*Assignment*: Reproduce the text of every item below line for line, with nothing changed, and leave the pictures out of your answer.

*Exercise material*:
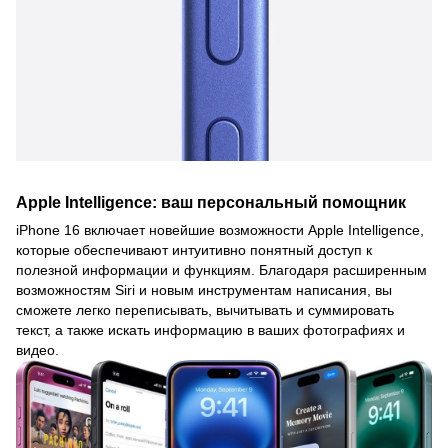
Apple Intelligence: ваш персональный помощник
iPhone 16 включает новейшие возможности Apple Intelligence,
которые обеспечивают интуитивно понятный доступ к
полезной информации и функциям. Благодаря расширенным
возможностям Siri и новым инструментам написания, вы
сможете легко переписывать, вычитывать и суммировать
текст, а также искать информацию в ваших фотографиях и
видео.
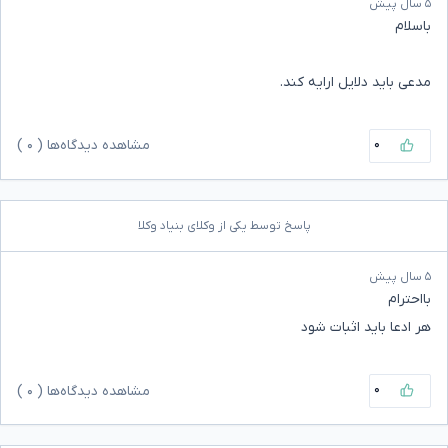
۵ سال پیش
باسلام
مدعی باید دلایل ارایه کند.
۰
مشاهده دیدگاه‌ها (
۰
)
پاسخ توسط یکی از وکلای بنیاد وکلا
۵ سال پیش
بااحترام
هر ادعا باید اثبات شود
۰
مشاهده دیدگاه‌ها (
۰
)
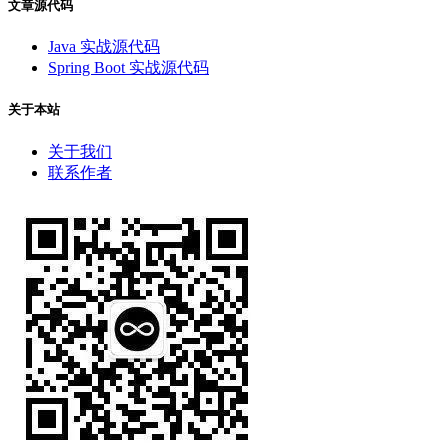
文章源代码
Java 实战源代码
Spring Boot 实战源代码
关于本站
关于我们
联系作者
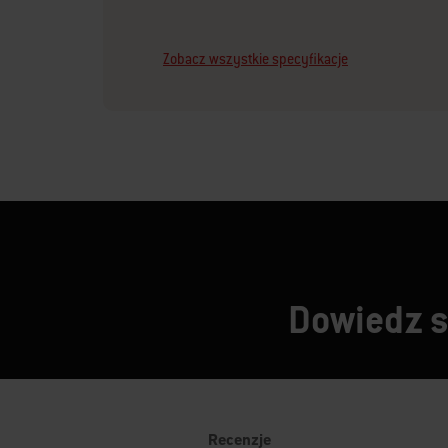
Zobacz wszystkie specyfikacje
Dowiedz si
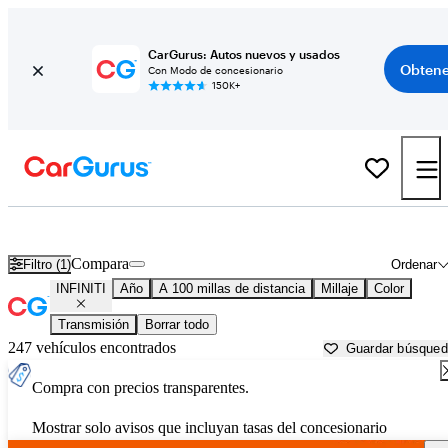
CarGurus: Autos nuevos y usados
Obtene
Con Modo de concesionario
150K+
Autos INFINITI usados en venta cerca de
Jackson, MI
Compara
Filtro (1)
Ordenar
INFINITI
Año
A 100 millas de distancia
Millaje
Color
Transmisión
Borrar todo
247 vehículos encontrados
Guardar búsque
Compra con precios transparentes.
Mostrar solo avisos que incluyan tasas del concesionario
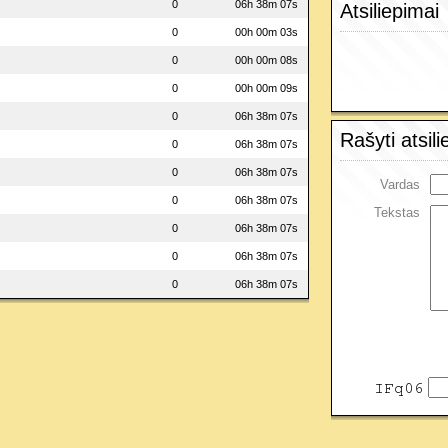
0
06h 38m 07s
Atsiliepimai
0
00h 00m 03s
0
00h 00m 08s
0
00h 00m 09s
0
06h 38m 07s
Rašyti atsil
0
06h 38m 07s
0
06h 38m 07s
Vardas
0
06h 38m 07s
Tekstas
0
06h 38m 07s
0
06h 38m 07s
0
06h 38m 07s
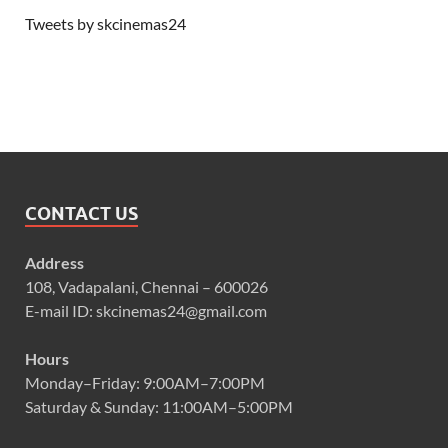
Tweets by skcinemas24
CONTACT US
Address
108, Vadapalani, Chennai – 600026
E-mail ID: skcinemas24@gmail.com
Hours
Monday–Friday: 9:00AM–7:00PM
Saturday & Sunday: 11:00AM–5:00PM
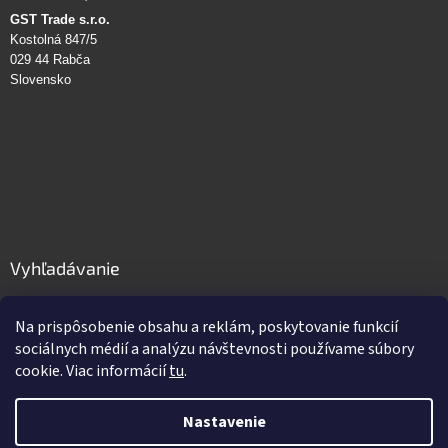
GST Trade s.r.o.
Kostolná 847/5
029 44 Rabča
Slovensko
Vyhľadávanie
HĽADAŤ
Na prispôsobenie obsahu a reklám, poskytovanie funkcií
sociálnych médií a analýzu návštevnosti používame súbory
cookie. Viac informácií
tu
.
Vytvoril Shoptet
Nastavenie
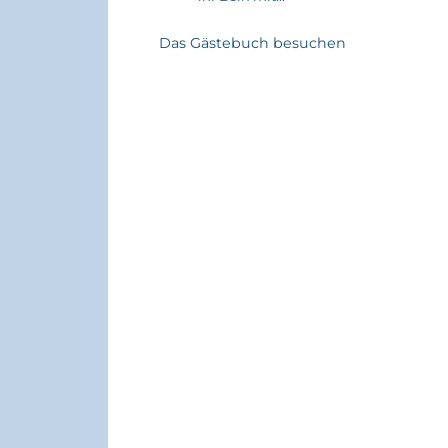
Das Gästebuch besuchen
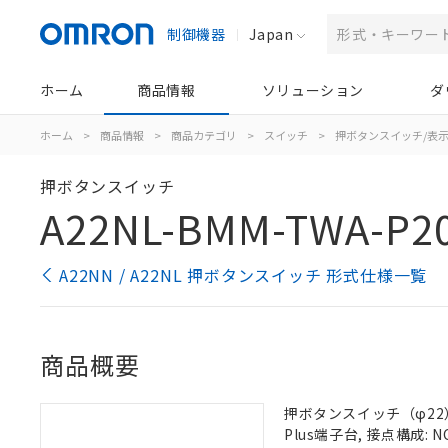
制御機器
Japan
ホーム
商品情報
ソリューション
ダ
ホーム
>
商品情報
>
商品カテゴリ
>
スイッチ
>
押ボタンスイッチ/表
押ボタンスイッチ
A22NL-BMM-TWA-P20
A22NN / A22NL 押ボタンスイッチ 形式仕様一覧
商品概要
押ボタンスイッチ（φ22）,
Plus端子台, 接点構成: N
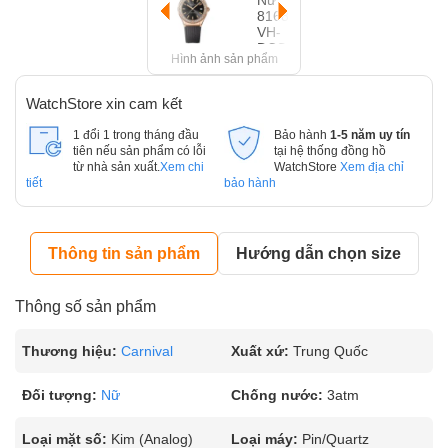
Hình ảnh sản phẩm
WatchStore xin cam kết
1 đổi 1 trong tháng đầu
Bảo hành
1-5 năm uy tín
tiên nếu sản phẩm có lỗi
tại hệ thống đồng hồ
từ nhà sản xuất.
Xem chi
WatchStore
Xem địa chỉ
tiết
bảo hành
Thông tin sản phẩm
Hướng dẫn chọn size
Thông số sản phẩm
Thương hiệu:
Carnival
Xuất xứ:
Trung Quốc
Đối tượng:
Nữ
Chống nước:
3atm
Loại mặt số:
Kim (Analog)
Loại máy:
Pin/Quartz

*Completed exercise*:
Apple Intelligence: ваш персональный помощник
iPhone 16 включает новейшие возможности Apple Intelligence,
которые обеспечивают интуитивно понятный доступ к
полезной информации и функциям. Благодаря расширенным
возможностям Siri и новым инструментам написания, вы
сможете легко переписывать, вычитывать и суммировать
текст, а также искать информацию в ваших фотографиях и
видео.
۵ سال پیش
باسلام
مدعی باید دلایل ارایه کند.
۰
مشاهده دیدگاه‌ها (
۰
)
پاسخ توسط یکی از وکلای بنیاد وکلا
۵ سال پیش
بااحترام
هر ادعا باید اثبات شود
۰
مشاهده دیدگاه‌ها (
۰
)
文章源代码
Java 实战源代码
Spring Boot 实战源代码
关于本站
关于我们
联系作者
Zobacz wszystkie specyfikacje
Dowiedz si
CarGurus: Autos nuevos y usados
Obtene
Con Modo de concesionario
150K+
Autos INFINITI usados en venta cerca de
Jackson, MI
Compara
Filtro (1)
Ordenar
INFINITI
Año
A 100 millas de distancia
Millaje
Color
Transmisión
Borrar todo
247 vehículos encontrados
Guardar búsque
Compra con precios transparentes.
Mostrar solo avisos que incluyan tasas del concesionario
0
06h 38m 07s
Atsiliepimai
0
00h 00m 03s
0
00h 00m 08s
0
00h 00m 09s
0
06h 38m 07s
Rašyti atsil
0
06h 38m 07s
0
06h 38m 07s
Vardas
0
06h 38m 07s
Tekstas
0
06h 38m 07s
0
06h 38m 07s
0
06h 38m 07s
Tweets by skcinemas24
CONTACT US
Address
108, Vadapalani, Chennai – 600026
E-mail ID: skcinemas24@gmail.com
Hours
Monday–Friday: 9:00AM–7:00PM
Saturday & Sunday: 11:00AM–5:00PM
GST Trade s.r.o.
Kostolná 847/5
029 44 Rabča
Slovensko
Vyhľadávanie
HĽADAŤ
Na prispôsobenie obsahu a reklám, poskytovanie funkcií
sociálnych médií a analýzu návštevnosti používame súbory
cookie. Viac informácií
tu
.
Vytvoril Shoptet
Nastavenie
Das Gästebuch besuchen
制御機器
Japan
ホーム
商品情報
ソリューション
ダ
ホーム
>
商品情報
>
商品カテゴリ
>
スイッチ
>
押ボタンスイッチ/表
押ボタンスイッチ
A22NL-BMM-TWA-P20
A22NN / A22NL 押ボタンスイッチ 形式仕様一覧
商品概要
押ボタンスイッチ（φ22）,
Plus端子台, 接点構成: N
Hình ảnh sản phẩm
WatchStore xin cam kết
1 đổi 1 trong tháng đầu
Bảo hành
1-5 năm uy tín
tiên nếu sản phẩm có lỗi
tại hệ thống đồng hồ
từ nhà sản xuất.
Xem chi
WatchStore
Xem địa chỉ
tiết
bảo hành
Thông tin sản phẩm
Hướng dẫn chọn size
Thông số sản phẩm
Thương hiệu:
Carnival
Xuất xứ:
Trung Quốc
Đối tượng:
Nữ
Chống nước:
3atm
Loại mặt số:
Kim (Analog)
Loại máy:
Pin/Quartz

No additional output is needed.